Your dazzling history lesson aside, most marchers would probably say that they believed Israel has a right to exist, only that it has used 'disproportionate' force. Some of these same people have chosen to identify themselves with Hezbollah (a group which might be a great bunch of guys who might be justified in all that they do -- but that's beside the point)If you 'are Hezbollah' the elimination of the Zionist state is a priority. A good many of the marchers haven't put those two things together.
Believe what you want, but you can't be pro-Hezbollah and still think Israel is a legitimate state.

EUGENE PLAWIUK said...

Just to clarify the position of Hezbollah on Israel, it is rife with contradictions. In fact it is no different than those who say that there should be one State with two peoples in it. They oppose the two state solution that the UN set up in 1948 which has failed to come into existence because it was not supported by the U.S. until the Oslo Peace agreement with Arafat.

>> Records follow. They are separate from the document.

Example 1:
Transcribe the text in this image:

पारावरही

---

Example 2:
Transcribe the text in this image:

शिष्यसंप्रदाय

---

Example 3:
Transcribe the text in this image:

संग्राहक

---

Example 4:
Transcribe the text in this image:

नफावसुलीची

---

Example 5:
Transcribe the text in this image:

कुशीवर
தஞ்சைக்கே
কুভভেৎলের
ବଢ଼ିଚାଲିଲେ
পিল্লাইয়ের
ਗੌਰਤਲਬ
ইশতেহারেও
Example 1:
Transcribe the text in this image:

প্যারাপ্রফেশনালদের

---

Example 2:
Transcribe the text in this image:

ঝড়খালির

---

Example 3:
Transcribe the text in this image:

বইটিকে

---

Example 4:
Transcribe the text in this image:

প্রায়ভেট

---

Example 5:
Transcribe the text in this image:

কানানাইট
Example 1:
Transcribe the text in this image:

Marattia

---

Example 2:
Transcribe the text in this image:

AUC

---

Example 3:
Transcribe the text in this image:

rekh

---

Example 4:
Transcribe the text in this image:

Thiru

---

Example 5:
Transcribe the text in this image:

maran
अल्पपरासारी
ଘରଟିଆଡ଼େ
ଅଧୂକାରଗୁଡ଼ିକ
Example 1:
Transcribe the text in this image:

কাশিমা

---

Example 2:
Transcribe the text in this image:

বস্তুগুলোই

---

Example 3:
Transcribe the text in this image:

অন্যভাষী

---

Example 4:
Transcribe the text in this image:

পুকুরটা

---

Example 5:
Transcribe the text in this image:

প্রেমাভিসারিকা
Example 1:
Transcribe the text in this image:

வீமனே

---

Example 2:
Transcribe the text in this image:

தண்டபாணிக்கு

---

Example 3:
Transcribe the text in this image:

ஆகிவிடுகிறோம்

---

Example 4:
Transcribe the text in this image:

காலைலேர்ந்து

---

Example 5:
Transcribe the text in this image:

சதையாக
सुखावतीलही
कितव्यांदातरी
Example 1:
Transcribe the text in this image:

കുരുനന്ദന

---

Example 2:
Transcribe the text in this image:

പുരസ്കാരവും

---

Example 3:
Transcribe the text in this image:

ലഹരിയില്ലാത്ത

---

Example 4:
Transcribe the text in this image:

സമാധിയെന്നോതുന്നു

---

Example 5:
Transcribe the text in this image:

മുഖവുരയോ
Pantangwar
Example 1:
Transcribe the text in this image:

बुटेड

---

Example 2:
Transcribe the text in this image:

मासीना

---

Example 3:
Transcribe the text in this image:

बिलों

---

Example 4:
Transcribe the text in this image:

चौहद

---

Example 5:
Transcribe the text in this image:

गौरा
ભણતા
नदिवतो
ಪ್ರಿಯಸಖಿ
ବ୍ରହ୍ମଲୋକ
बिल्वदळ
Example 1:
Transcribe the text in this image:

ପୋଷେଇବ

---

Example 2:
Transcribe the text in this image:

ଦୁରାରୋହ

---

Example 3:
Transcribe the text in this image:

Hezbollah cannont dfeat Israel and as much as they mimic the Mullahs in Iran on the issue of Israel they know they are only a local resistance movement.

All else is rhetoric.

Here is Hezbollahs position on Israel from Wikipedia.

Position on Israel

Hezbollah supports, in principle, the destruction of the state of Israel.[42][43][44] Secretary-General Nasrallah’s official stance is that “Israel is an illegal usurper entity, which is based on falsehood, massacres, and illusions, and there is no chance for its survival.”[45] The Age quotes him like so: "There is no solution to the conflict in this region except with the disappearance of Israel."[46]

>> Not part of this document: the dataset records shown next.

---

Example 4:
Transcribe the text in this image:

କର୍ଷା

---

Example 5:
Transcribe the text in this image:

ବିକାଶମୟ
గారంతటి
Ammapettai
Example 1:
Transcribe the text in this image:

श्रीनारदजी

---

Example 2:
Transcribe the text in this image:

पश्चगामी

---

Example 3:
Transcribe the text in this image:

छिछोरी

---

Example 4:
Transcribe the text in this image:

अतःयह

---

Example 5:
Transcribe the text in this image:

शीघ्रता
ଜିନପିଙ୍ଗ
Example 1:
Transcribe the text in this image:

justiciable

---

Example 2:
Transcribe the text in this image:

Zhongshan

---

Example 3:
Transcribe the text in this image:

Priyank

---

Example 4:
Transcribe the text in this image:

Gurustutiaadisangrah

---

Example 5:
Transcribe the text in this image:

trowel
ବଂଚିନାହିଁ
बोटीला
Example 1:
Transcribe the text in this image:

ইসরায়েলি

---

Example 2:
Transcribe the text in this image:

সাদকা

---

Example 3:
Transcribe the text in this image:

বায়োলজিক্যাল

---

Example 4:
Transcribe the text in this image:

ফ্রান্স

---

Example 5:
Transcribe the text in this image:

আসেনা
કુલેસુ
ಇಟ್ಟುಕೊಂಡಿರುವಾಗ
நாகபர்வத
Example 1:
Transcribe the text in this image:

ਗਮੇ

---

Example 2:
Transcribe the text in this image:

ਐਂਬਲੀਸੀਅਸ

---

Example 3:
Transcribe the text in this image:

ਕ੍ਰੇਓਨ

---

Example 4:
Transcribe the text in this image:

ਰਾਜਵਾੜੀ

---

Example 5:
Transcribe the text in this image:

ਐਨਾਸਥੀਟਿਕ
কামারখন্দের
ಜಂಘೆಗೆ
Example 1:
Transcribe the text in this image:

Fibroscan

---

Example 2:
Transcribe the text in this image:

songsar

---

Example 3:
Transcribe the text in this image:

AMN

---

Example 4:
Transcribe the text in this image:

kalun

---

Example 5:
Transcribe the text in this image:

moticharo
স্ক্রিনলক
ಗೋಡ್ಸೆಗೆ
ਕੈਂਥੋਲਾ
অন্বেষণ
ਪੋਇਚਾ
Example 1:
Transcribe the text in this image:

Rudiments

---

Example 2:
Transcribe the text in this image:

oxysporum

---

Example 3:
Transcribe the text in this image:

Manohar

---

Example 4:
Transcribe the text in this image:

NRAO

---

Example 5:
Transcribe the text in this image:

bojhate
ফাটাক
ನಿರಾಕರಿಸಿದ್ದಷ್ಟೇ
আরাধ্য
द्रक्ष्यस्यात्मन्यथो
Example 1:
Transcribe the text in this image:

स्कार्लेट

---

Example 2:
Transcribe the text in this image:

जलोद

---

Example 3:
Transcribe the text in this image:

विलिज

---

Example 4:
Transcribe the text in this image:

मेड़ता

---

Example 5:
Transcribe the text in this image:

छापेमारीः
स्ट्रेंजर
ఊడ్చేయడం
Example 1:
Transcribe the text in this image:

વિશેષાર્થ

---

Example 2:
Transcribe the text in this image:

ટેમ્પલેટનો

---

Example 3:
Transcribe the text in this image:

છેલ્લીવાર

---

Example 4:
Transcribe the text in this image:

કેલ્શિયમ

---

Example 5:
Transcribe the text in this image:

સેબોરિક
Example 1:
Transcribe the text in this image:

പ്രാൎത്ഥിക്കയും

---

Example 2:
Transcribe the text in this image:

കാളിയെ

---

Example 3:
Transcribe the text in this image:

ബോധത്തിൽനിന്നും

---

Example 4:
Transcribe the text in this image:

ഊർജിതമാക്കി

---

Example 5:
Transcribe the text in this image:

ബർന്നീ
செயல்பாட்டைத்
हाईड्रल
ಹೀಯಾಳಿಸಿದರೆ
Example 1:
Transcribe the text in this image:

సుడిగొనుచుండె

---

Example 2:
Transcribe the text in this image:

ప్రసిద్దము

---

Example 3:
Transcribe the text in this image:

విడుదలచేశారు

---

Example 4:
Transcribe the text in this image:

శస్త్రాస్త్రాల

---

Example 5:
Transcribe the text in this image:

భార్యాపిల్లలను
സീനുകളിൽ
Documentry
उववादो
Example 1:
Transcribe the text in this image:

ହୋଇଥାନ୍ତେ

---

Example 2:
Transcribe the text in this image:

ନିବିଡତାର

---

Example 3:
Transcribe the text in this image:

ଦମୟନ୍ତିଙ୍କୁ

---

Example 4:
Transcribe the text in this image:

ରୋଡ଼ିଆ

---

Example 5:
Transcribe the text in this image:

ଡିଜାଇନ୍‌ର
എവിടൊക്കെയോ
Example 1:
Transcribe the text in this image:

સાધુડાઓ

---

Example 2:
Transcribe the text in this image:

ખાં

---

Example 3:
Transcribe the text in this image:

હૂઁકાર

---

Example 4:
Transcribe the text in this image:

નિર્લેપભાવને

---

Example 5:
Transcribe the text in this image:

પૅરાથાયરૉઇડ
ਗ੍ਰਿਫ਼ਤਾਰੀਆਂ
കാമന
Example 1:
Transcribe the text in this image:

Nasrallah has a history of making anti-Semitic statements (most infamously “if they [Jews] all gather in Israel, it will save us the trouble of going after them worldwide”[47]), but an anonymous page on Hezbollah's website marks a distinction between "Zionist ideology" and Judaism. It sees the rejection of Zionism as an attitude hold across "races, religions, and nationalities". It likens Zionism to "the concept of creating 'Israel' by the use of force and violence, by stealing the Arabs’ lands and killing Palestinians". "[O]pposing the Zionists ideology is not opposing setting a home for Jews".[48]

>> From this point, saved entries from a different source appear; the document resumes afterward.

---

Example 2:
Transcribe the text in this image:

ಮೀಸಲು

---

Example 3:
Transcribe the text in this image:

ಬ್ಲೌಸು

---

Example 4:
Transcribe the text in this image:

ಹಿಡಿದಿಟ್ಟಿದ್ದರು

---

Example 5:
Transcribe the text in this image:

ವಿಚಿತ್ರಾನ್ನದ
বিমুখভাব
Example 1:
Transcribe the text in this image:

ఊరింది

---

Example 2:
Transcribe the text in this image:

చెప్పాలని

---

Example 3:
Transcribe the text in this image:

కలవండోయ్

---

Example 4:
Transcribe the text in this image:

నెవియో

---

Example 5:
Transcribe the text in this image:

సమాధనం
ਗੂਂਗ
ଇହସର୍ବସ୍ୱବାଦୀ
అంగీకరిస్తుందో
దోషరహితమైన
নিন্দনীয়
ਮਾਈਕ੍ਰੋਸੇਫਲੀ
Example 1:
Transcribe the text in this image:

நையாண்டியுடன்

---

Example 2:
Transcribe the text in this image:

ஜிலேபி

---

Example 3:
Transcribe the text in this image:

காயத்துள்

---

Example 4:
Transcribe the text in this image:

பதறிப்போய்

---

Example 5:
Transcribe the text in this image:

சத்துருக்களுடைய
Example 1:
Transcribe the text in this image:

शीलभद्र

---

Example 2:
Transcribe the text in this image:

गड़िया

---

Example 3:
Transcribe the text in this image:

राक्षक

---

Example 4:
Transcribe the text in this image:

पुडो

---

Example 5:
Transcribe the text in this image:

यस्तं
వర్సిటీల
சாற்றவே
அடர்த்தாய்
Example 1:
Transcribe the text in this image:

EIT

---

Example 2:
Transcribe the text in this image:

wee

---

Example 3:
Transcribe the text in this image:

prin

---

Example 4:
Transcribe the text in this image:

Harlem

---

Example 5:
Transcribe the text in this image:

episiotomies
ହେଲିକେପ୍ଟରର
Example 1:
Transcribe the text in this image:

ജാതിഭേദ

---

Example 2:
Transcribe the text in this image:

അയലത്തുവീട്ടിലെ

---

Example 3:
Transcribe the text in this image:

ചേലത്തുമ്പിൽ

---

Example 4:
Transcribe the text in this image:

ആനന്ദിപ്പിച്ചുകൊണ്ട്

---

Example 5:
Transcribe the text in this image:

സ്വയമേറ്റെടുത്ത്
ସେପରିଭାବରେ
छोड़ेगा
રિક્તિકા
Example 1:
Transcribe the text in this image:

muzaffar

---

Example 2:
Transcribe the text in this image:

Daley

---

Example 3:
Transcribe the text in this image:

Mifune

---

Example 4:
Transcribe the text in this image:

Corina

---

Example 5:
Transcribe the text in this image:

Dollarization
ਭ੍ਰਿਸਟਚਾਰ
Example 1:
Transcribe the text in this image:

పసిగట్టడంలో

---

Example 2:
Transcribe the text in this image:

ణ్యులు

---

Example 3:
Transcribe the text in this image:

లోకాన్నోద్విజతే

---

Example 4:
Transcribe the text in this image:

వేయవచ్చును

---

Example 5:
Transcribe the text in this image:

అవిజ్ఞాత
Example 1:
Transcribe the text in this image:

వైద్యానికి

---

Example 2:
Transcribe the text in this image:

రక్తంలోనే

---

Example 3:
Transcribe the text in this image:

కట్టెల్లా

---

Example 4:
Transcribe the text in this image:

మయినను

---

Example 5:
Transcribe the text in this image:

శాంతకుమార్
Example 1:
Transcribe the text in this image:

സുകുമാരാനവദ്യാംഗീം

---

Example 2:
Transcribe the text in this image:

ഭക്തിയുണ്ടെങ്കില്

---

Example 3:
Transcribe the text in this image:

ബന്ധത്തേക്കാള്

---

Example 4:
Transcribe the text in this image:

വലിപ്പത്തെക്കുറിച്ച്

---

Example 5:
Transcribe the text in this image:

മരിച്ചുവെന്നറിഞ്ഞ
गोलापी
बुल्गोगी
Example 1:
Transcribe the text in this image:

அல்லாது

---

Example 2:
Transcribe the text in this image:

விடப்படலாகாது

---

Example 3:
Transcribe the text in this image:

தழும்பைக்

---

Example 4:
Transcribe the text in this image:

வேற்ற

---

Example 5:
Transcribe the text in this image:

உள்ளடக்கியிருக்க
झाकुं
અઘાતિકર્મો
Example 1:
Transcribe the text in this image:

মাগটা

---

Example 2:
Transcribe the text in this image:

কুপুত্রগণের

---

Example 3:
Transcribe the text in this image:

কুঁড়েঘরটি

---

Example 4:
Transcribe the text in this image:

Notably, despite the rhetoric, Hezbollah appears to have neither the intention nor the capacity to invade Israel. Nasrallah stated that "at the end of the road no one can go to war on behalf of the Palestinians, even if that one is not in agreement with what the Palestinians agreed on." [49] When asked whether he was prepared to live with a two-state settlement between Israel and Palestine, Nasrallah said he would not sabotage what is a Palestinian matter. [50] He also clarified that outside of Lebanon, Hezbollah will act only in a defensive manner towards Israeli forces, and that Hezbollah's missiles were acquired to deter attacks on Lebanon."[51]